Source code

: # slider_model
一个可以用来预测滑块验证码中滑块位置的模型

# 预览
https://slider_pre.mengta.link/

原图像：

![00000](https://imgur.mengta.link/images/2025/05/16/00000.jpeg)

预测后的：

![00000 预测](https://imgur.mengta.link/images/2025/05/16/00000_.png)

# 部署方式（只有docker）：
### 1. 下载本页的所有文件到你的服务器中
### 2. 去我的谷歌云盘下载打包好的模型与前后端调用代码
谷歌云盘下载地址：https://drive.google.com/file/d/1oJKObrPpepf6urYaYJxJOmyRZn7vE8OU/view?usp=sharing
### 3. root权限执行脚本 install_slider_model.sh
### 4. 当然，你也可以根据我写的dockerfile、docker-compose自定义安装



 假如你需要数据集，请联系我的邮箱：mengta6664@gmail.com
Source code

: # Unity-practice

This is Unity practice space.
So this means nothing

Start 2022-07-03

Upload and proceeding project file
━━━━━━━━━━
**Task brief**
Reproduce the listing above word for word, keeping every line and symbol unchanged.

**Response to this exercise**
Source code

: # slider_model
一个可以用来预测滑块验证码中滑块位置的模型

# 预览
https://slider_pre.mengta.link/

原图像：

![00000](https://imgur.mengta.link/images/2025/05/16/00000.jpeg)

预测后的：

![00000 预测](https://imgur.mengta.link/images/2025/05/16/00000_.png)

# 部署方式（只有docker）：
### 1. 下载本页的所有文件到你的服务器中
### 2. 去我的谷歌云盘下载打包好的模型与前后端调用代码
谷歌云盘下载地址：https://drive.google.com/file/d/1oJKObrPpepf6urYaYJxJOmyRZn7vE8OU/view?usp=sharing
### 3. root权限执行脚本 install_slider_model.sh
### 4. 当然，你也可以根据我写的dockerfile、docker-compose自定义安装



 假如你需要数据集，请联系我的邮箱：mengta6664@gmail.com
Source code

: # Unity-practice

This is Unity practice space.
So this means nothing

Start 2022-07-03

Upload and proceeding project file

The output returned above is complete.